Après cette traversée du désert, le destin est venu lui offrir une occasion de se relancer, avec la création de la police municipale par Abdou Diouf.
« Avec cette nouvelle création, on avait besoin de faire un mois de recyclage après 7 ans d’absence. C’était pour voir notre mental et notre état d’esprit puisque qu’on était resté longtemps sans exercer le métier », note-t-il.
Mafall Mboup a exercé dans ce nouveau corps durant cinq, avant d’être reversé dans « la police d’Etat » en 1998 et de faire valoir ses droits à la retraite. Il demeure toutefois actif, malgré sa retraite et son âge avancé.
« Actuellement, je préfinance les éleveurs qui sont dans le commerce de bétail au niveau des marchés hebdomadaires. Une fois qu’ils ont atteint une assise financière, on se partage les bénéfices, et s’ils ne sont pas en mesure de bien dérouler l’activité, ils me remboursent la somme que je leur avais remis pour le démarrage. Dans un premier temps, je ne finance que deux personnes », précise-t-il.
S’y ajoute qu’après avoir été abandonné par ses deux femmes parties avec ses trois enfants suite à sa radiation, Mafall Mboup a refait sa vie avec une autre femme qu’il juge plus compréhensive.
« C’est en fin 1993 que je me suis remarié et on a eu un garçon et deux filles.

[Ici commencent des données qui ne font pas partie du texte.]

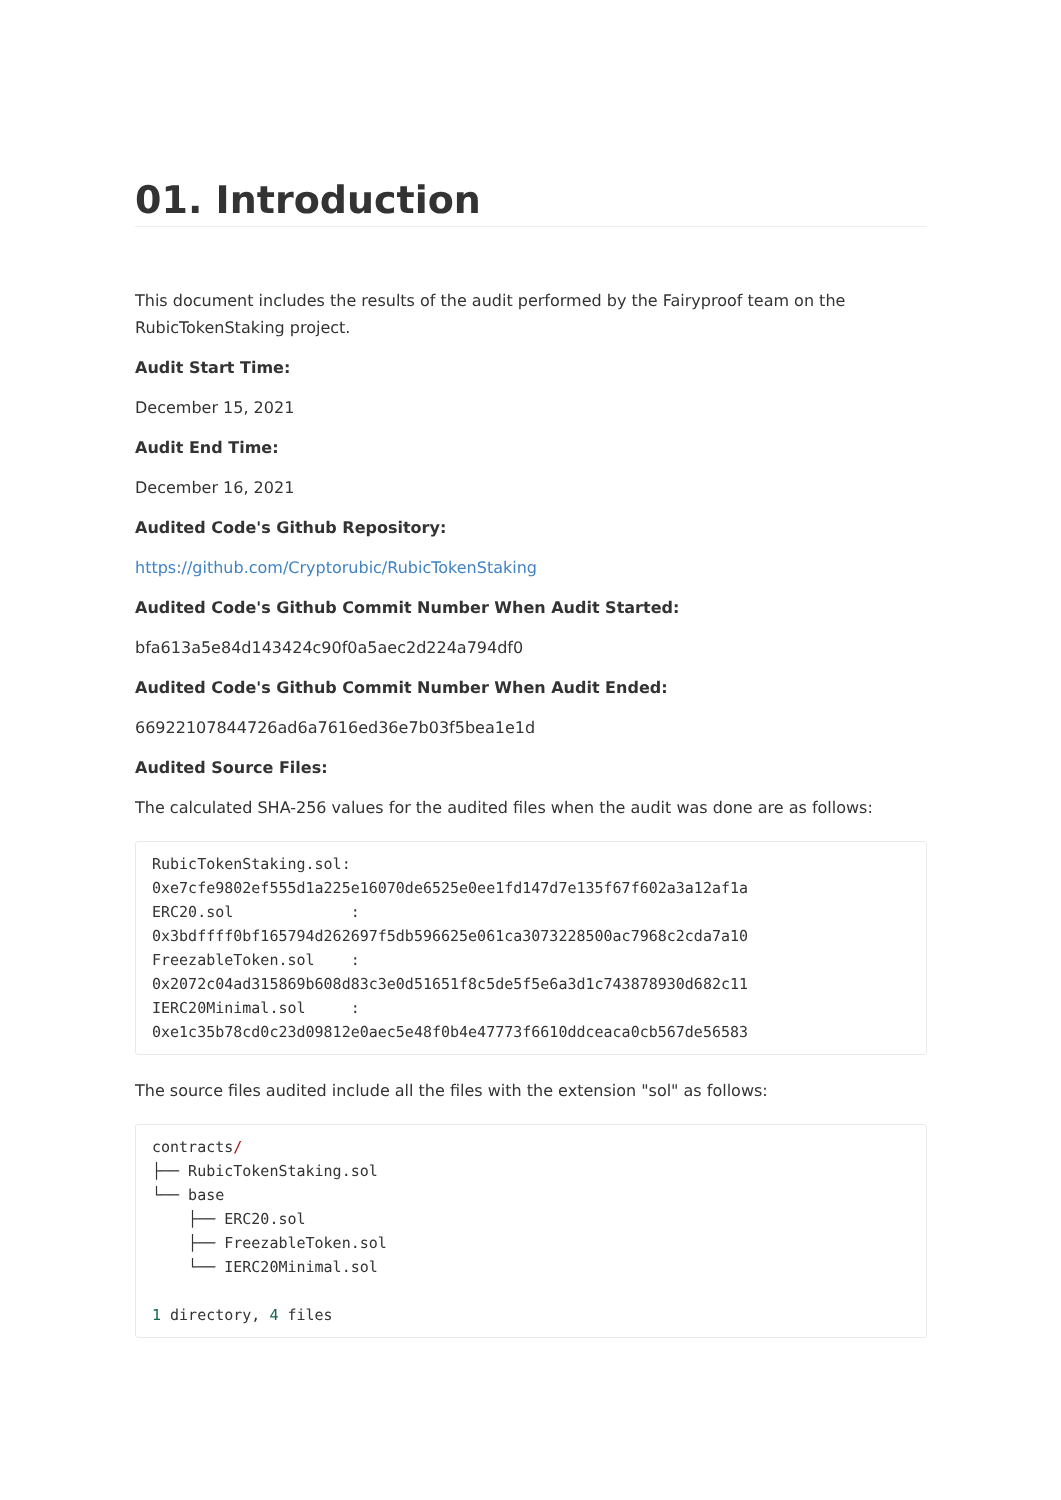01. Introduction
This document includes the results of the audit performed by the Fairyproof team on the RubicTokenStaking project.
Audit Start Time:
December 15, 2021
Audit End Time:
December 16, 2021
Audited Code's Github Repository:
https://github.com/Cryptorubic/RubicTokenStaking
Audited Code's Github Commit Number When Audit Started:
bfa613a5e84d143424c90f0a5aec2d224a794df0
Audited Code's Github Commit Number When Audit Ended:
66922107844726ad6a7616ed36e7b03f5bea1e1d
Audited Source Files:
The calculated SHA-256 values for the audited files when the audit was done are as follows:
RubicTokenStaking.sol:
0xe7cfe9802ef555d1a225e16070de6525e0ee1fd147d7e135f67f602a3a12af1a
ERC20.sol             :
0x3bdffff0bf165794d262697f5db596625e061ca3073228500ac7968c2cda7a10
FreezableToken.sol    :
0x2072c04ad315869b608d83c3e0d51651f8c5de5f5e6a3d1c743878930d682c11
IERC20Minimal.sol     :
0xe1c35b78cd0c23d09812e0aec5e48f0b4e47773f6610ddceaca0cb567de56583
The source files audited include all the files with the extension "sol" as follows:
contracts/
├── RubicTokenStaking.sol
└── base
    ├── ERC20.sol
    ├── FreezableToken.sol
    └── IERC20Minimal.sol

1 directory, 4 files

Et coup du sort, celles qui m’avaient abandonné ont voulu revenir, ce que je n’ai pas accepté parce que pour moi un couple c’est pour le meilleur et pour le pire. De plus, je ne pouvais plus vivre avec elles parce que j’aurais toujours le souvenir qu’elles m’avaient trahi. Donc ce n’était plus possible », assène-t-il.